[Dataset entries]
** BEGIN **

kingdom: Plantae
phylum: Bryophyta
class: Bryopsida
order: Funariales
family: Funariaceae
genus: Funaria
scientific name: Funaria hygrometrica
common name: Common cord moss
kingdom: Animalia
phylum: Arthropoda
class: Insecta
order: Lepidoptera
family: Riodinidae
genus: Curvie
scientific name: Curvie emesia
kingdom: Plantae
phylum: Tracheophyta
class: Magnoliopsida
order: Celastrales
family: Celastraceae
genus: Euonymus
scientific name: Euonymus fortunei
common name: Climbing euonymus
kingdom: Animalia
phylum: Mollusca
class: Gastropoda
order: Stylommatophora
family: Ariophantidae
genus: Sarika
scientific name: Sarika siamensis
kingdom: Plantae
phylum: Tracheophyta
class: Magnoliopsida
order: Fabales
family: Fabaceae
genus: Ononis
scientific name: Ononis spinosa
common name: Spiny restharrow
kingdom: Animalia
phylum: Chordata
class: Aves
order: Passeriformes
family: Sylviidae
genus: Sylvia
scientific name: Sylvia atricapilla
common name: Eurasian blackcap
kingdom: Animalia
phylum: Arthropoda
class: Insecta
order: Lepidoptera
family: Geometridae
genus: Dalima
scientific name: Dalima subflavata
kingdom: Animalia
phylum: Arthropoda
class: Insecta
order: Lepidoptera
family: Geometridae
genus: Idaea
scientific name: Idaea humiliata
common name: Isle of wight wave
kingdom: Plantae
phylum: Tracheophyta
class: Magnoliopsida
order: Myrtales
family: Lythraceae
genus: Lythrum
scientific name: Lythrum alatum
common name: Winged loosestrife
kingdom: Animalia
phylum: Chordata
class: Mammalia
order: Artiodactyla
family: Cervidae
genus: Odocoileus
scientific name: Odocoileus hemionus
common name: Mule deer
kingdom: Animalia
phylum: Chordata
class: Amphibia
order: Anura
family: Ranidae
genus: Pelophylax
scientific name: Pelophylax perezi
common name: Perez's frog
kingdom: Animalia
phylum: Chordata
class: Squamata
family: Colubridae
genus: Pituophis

** END **

_DESCRIPTION OF THE TASK:_ Copy the lines from the one containing "order: Celastrales" to the one containing "genus: Sarika", both included, word for word.

_FINAL ANSWER:_
order: Celastrales
family: Celastraceae
genus: Euonymus
scientific name: Euonymus fortunei
common name: Climbing euonymus
kingdom: Animalia
phylum: Mollusca
class: Gastropoda
order: Stylommatophora
family: Ariophantidae
genus: Sarika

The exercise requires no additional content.